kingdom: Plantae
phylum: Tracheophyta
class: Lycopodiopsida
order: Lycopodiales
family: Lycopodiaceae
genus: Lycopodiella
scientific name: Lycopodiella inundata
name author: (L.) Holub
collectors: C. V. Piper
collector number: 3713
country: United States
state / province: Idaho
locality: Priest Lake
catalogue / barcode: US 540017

────────

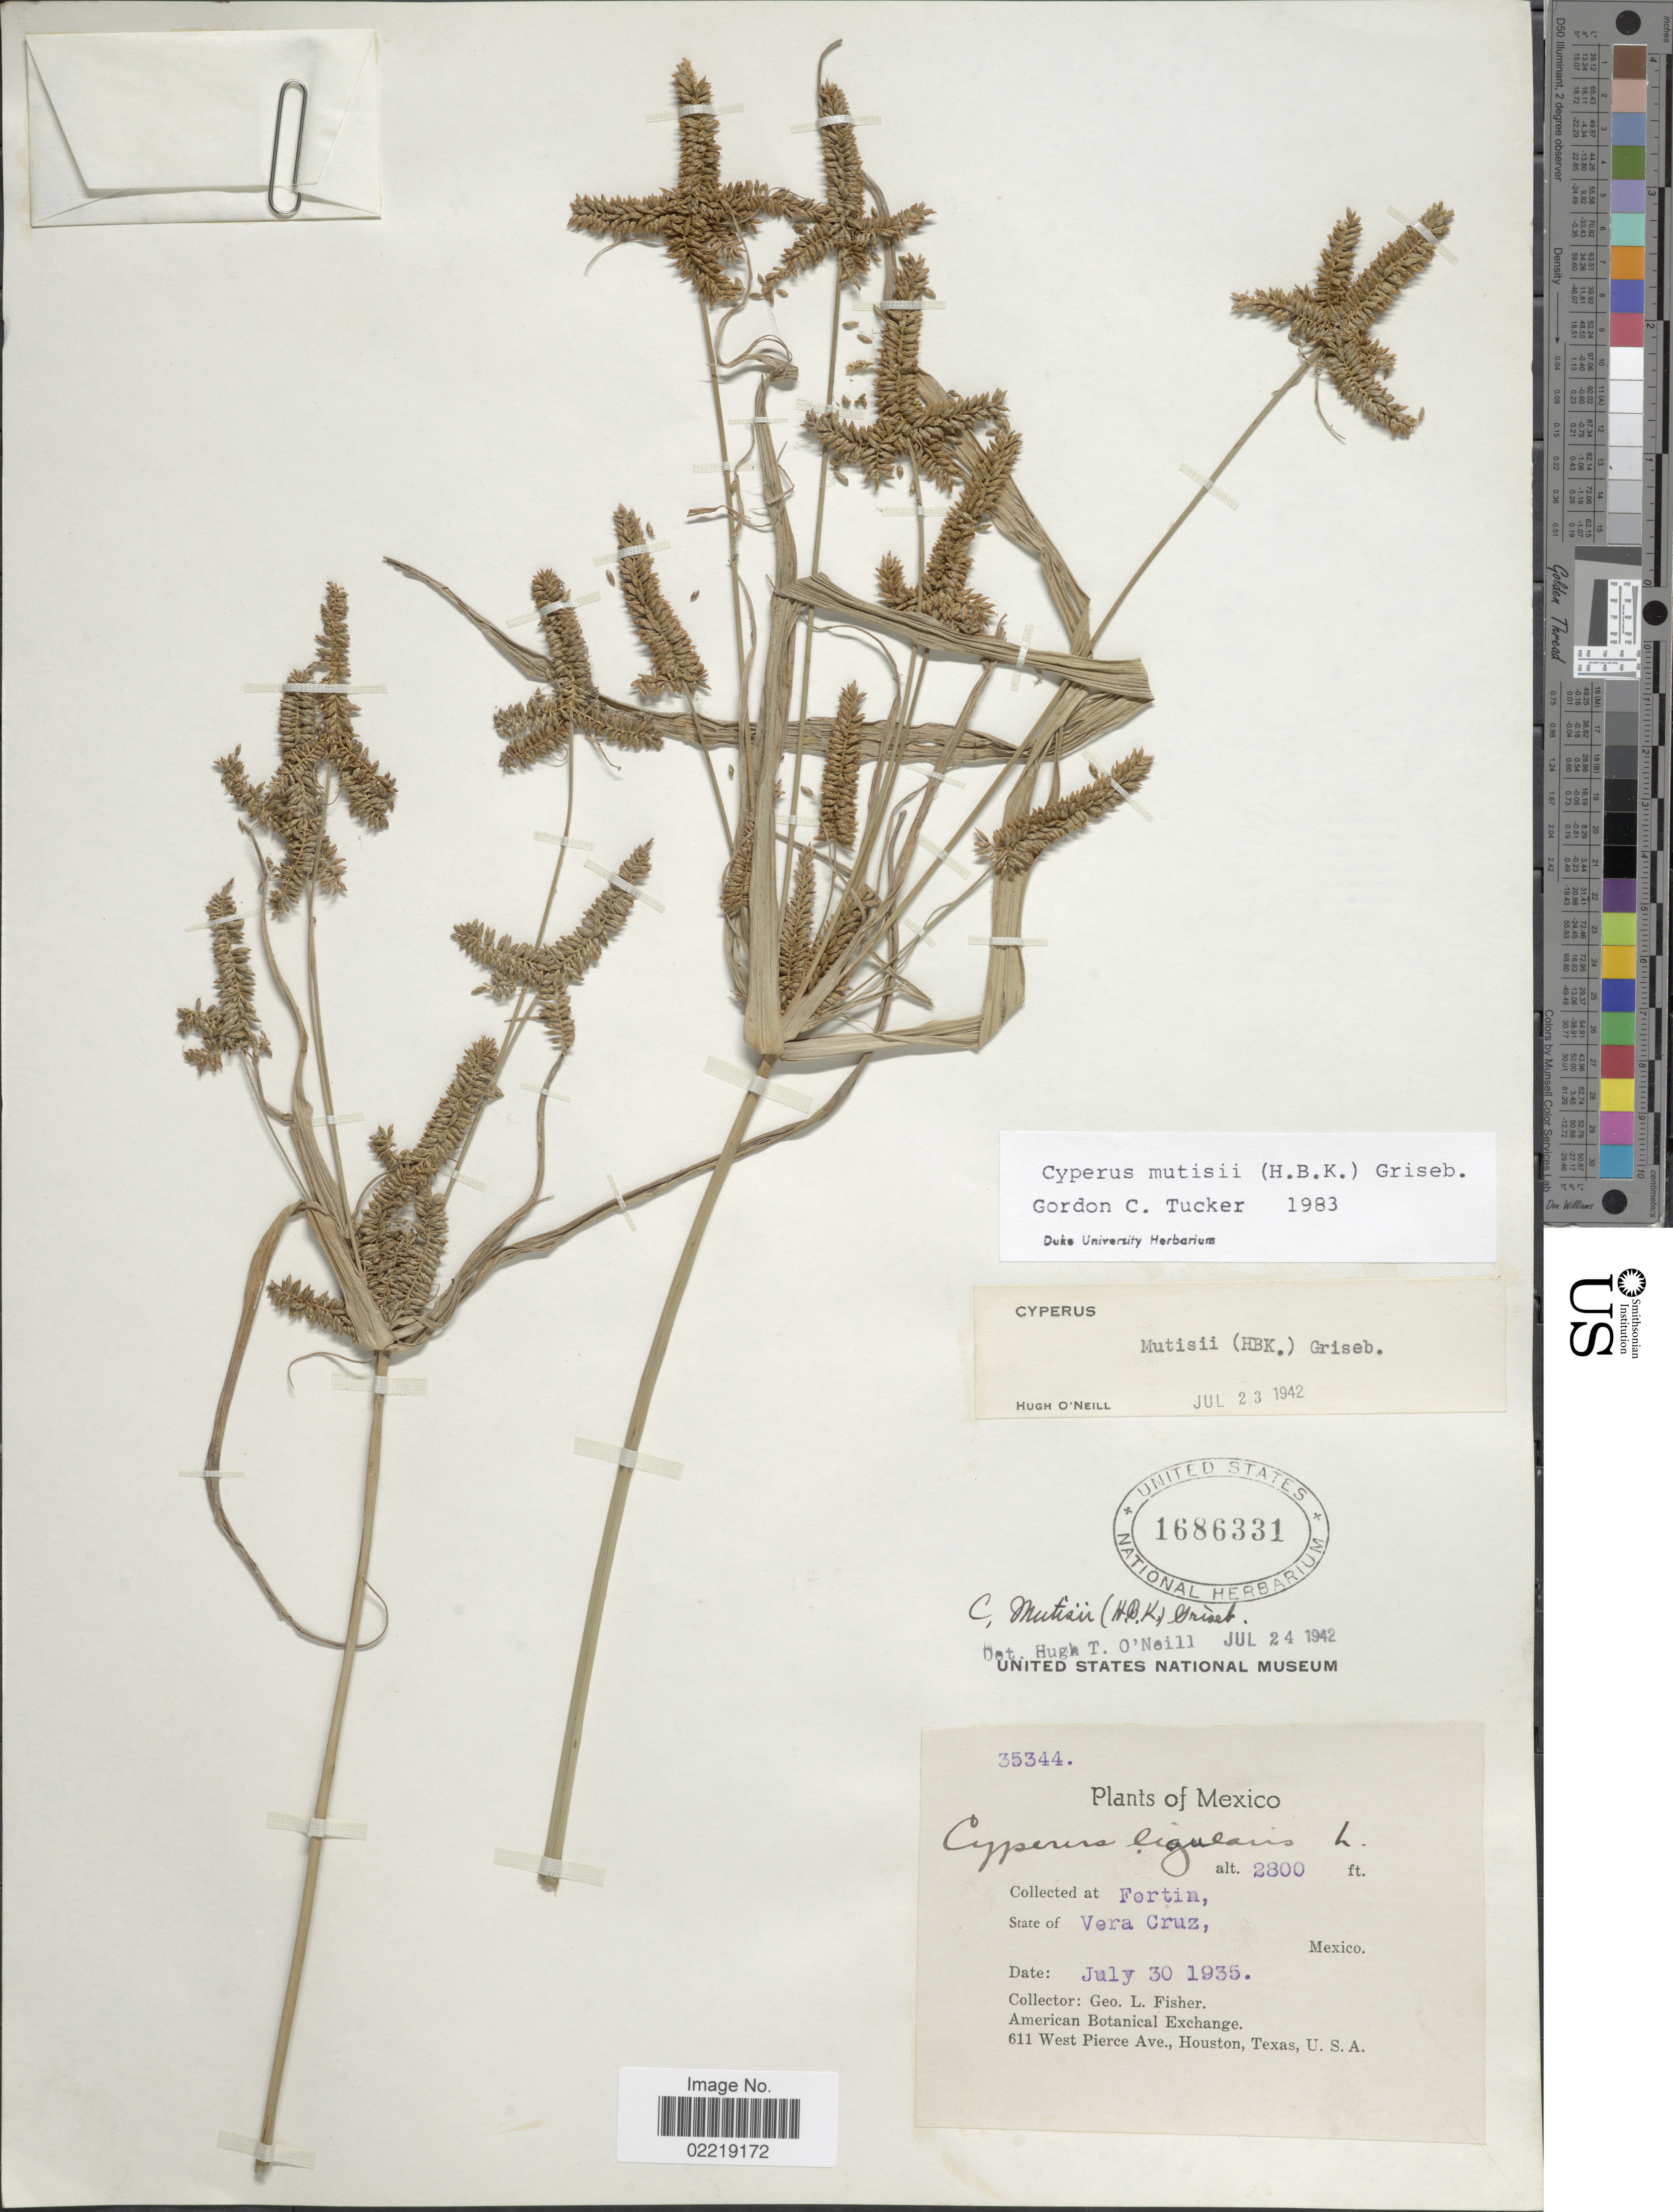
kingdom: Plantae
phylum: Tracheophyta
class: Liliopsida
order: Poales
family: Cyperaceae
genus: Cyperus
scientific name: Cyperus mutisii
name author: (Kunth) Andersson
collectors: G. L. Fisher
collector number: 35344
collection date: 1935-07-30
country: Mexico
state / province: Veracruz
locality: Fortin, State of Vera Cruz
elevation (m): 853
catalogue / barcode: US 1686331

────────

### BRIEF
Count the lines in the material above that contain the string "barcode", and reply with the number alone.

### REPLY TO THE EXERCISE
2